Conclusion validity refers to threats that can impact the reliability of the conclusions. In this regard, a potential threat might be caused by an incorrect interpretation of the results described in the collected papers. To mitigate this threat, all the articles returned by the Scopus engine were reviewed by all the authors and no decision was taken individually, but collectively.

6. Conclusions

This paper provides an extensive survey of the extant literature about AIoT-based smart LSs. From the analysis, we know the following:

• the penetration of the AIoT in the lighting domain is still in an infancy stage;
• the top three investigated topics are, in decreasing order, Energy efficiency, Human activity recognition, and Personalized service provision;
• the top three application domains are Smart home/building, Smart healthcare, and Smart city;
• the Supervised ML methods are the most investigated, followed by the DL methods, then the Ensemble learning methods;
• the Cloud-only computing paradigm is largely the most adopted one.

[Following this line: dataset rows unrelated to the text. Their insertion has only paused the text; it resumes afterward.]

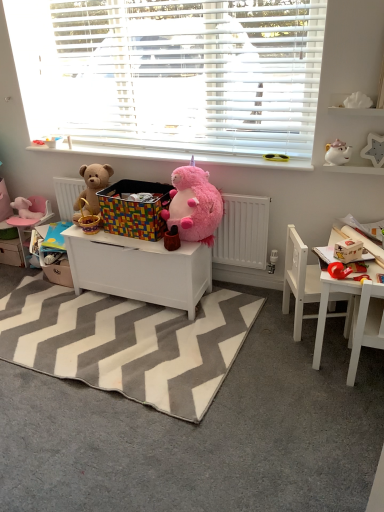
This screenshot has height=512, width=384. Find the location of `vacant space underneath white plastic blinds at upper center (from a real-world perspective)`. vacant space underneath white plastic blinds at upper center (from a real-world perspective) is located at coordinates (157, 151).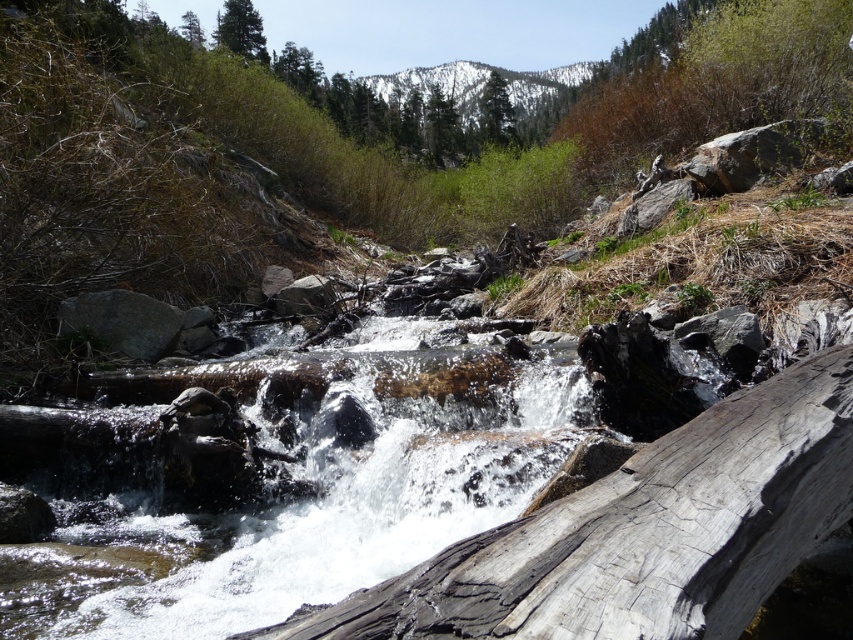
You are a hiker trying to cross the stream. You see the gray rough wood at center and the clear water at center. Which one covers a larger area in the scene?

The clear water at center occupies a larger area than the gray rough wood at center.

You are a hiker who wants to take a photo of both the snowy rocky mountain at upper center and the green matte tree at upper left. Which object should you position to your left side to capture both in the frame?

To capture both the snowy rocky mountain at upper center and the green matte tree at upper left in the frame, position the green matte tree at upper left to your left side since it is located to the left of the snowy rocky mountain at upper center.

You are standing at the point marked by the coordinates point (485,84) in the image. Describe the landscape feature you are currently on.

You are standing on a snowy rocky mountain at upper center.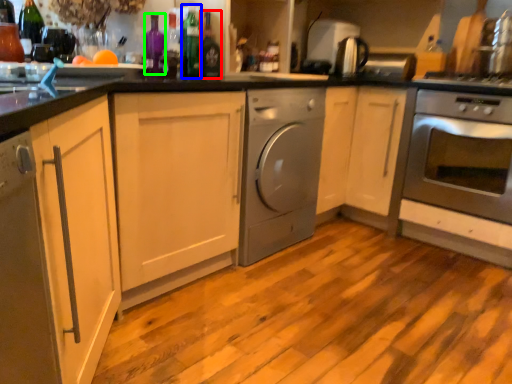
Question: Based on their relative distances, which object is nearer to bottle (highlighted by a red box)? Choose from bottle (highlighted by a blue box) and bottle (highlighted by a green box).

Choices:
 (A) bottle
 (B) bottle

Answer: (A)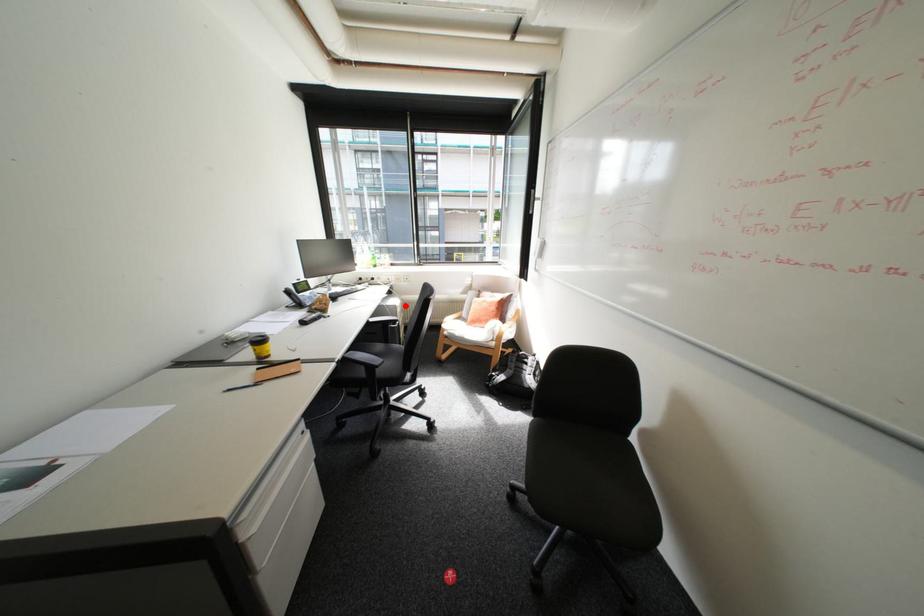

We found that just 7 works (out of 26) included in the SLR propose AIoT-based smart LSs leveraging an actual cooperation between the cloud and the edge, so they promote EdgeML.

About the future research necessary to promote the EdgeML paradigm in the LSs domain, it should focuses, primarily, on methods suitable for: (a) supporting predictive maintenance, (b) protecting the personal data of the users of these systems, (c) generating high-quality and trustable open-real-world datasets necessary to training ML models, (d) raising the level of protection of these systems against cyber-attacks, (e) promoting the adoption of TinyML-based architectures, (f) reducing the size of ML models without reducing their accuracy, (g) being deployed on a federated learning architecture.